Dead Flowers, Our cook in India always makes yogurt from fresh milk and then strains the yogurt to thicken it and then adds approx. a tsp per cup of “maida” (=flour in India, but more similar to corn starch) to stabilize it.

He cooks from it every type of dish and it NEVER separates into curd and I have seen him BOIL stuff with yogurt included. Try that with commercial North American yogurts, strained or not.

The addition of a little starch just adds to the finished product. No deletion of taste but a great addition to texture.

Do a little experiment. Make some sort of gravy or sauce. Then add raw yogurt and heat/boil on high heat. Repeat with “treated” yogurt (i.e. with a touch of starch). Then tell me which result you prefer.

I am just passing on a tip I learned in S. India where they use yogurt almost daily.

I promise you, if you follow this tip you will thank me.

KB.

YMMV.

King Bobo, this sounds like an awesome trick. Too many times when I order takeaway curries and get them home, the sauce has “split” into a disgusting mess. I’m hoping that the addition of maida in future will prevent such an occurrence with my own cooking.

Jimm,

Cannot say it will help your takeaways, but I can surely say it will help the yogurt dishes you do at home.
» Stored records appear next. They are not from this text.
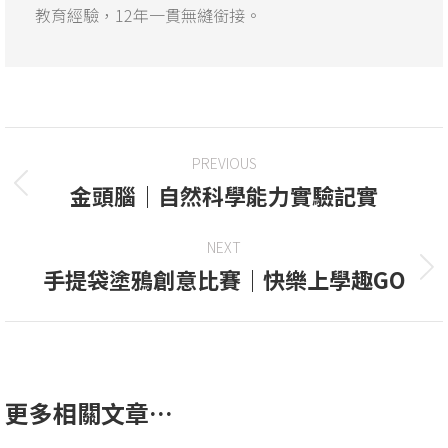
教育經驗，12年一貫無縫銜接。
PREVIOUS
金頭腦｜自然科學能力實驗記實
NEXT
手提袋塗鴉創意比賽｜快樂上學趣GO
更多相關文章…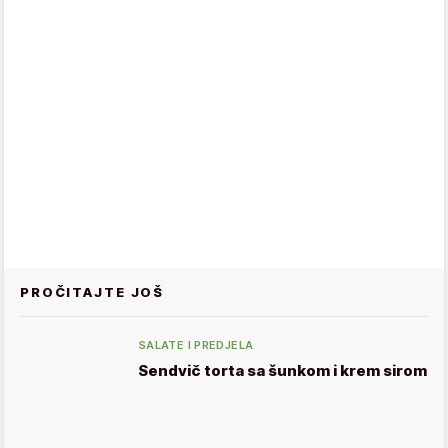
PROČITAJTE JOŠ
SALATE I PREDJELA
Sendvič torta sa šunkom i krem sirom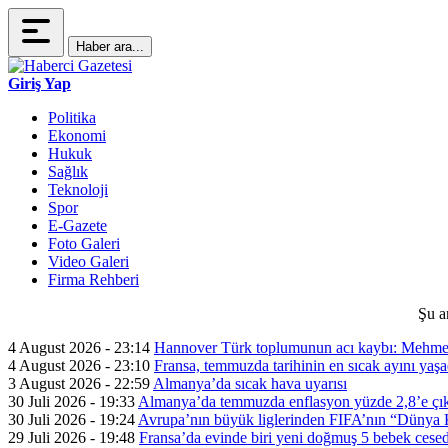
Haber ara...
Giriş Yap
Politika
Ekonomi
Hukuk
Sağlık
Teknoloji
Spor
E-Gazete
Foto Galeri
Video Galeri
Firma Rehberi
Şu a
4 August 2026 - 23:14
Hannover Türk toplumunun acı kaybı: Mehme
4 August 2026 - 23:10
Fransa, temmuzda tarihinin en sıcak ayını yaşa
3 August 2026 - 22:59
Almanya’da sıcak hava uyarısı
30 Juli 2026 - 19:33
Almanya’da temmuzda enflasyon yüzde 2,8’e çık
30 Juli 2026 - 19:24
Avrupa’nın büyük liglerinden FIFA’nın “Dünya Ku
29 Juli 2026 - 19:48
Fransa’da evinde biri yeni doğmuş 5 bebek cesed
Now, however, if you are close with the cooks in the takeaway places - do pass along the tip and then maybe your takeouts will improve to no end.

Seriously, this is such a mainstay in South Indian cooking, I do not know why it seems so alien.

People; do try this.

Interested in learning something new, I checked out the Ramsay recipe and jjimm’s and I was baffled by “curry leaves.” Curry is a mixture of other spices. I have never heard of curry leaves.

Also, at the nearby market, I can buy any of about 50 different curries - Arabian, Red, Green, Bombay, Thai, etc.etc. But the recipes I see that require curry usually do not specify a particular one. How do I choose which to use? (My goal is to try them all. I’m going alphabetically.)

I agree. I’ve never seen a recipe call for curry leaves, but apparently they exist.

Choose the one that is appropriate to the region whose food you’re making. The differences between curries can be vast. For example Thai curry (like Red Curry, Green Curry, Yellow Curry, Panang, etc.) always come in pastes, and is generally prepared from fresh ingredients like chiles, lemongrass, shrimp paste, cilantro root, garlic, shallots, and kaffir lime leaves. Indian curry powders and pastes tend to be mostly composed of dry, toasted ground spices, like coriander seed, cumin, turmeric, mustard seeds, ginger, fenugreek, etc. For Indian recipes, I would either make my own curry powder, or buy a brand of paste (like Patak’s) that I like. They have a number of pastes, but the most generic two are simply called “Curry Paste, Mild” and “Curry Paste, Hot.”